Dan Akhirnya Pena (al-qalam) adalah sebuah mitologi. Yang saya maksud dengan mitologi di sini bukanlah dongeng atau cerita palsu tentang masa lalu. Tapi mitologi yang saya maksud adalah dalam pengertiannya yang fenomenologis. Karen Armstrong mengatakan bahwa mitologi atau mitos adalah sebuah narasi tentang peristiwa, yang pada hakikatnya juga menceritakan situasi dan peristiwa eksistensial manusia yang abadi. Mitologi Pena, Lembaran dan apa yang dituliskannya dalam narasi mistisisme Islam, adalah narasi yang sebenarnya berbicara soal perjalanan eksistensial manusia itu sendiri.

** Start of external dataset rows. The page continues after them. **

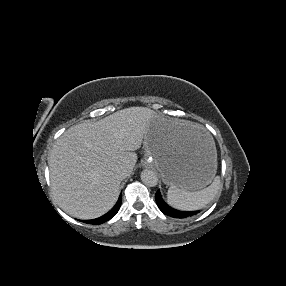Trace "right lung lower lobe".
I'll list each match as a JSON object with an SVG mask.
<instances>
[{"instance_id":"obj_1","label":"right lung lower lobe","mask_w":286,"mask_h":286,"mask_svg":"<svg viewBox=\"0 0 286 286\" xmlns=\"http://www.w3.org/2000/svg\"><path fill=\"white\" fill-rule=\"evenodd\" d=\"M120 205H121V196L119 197L115 206L108 213H106L105 215L99 218L92 219V220H85L84 222L88 224H95V225L104 223L116 215V213L118 212L120 208Z\"/></svg>"}]
</instances>
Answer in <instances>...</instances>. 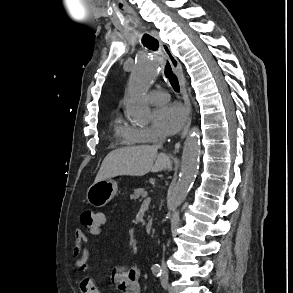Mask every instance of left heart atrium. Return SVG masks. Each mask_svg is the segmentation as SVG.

Narasi Pena (al-qalam) adalah narasi tentang penciptaan kreatif terus- menerus, bukan hanya dalam artian teologis-ontologis tapi juga dalam artian historis. Saya teringat dengan tesis Marxian yang mengatakan bahwa manusialah yang membentuk sejarahnya melalui kerja. Dengan kata lain sejarah (dan manusia ditandai dengan historitasnya), bukanlah sesuatu yang at-given. Begitu pula situasi sosial-ekonomi-politik (kemiskinan,  penindasan, pengangguran, kebodohan), yang melingkupi manusia, bukanlah ibarat besi pejal yang tak bisa dibentuk ulang. Sejarah adalah sesuatu yang dituliskan dan dituliskan ulang terus menerus.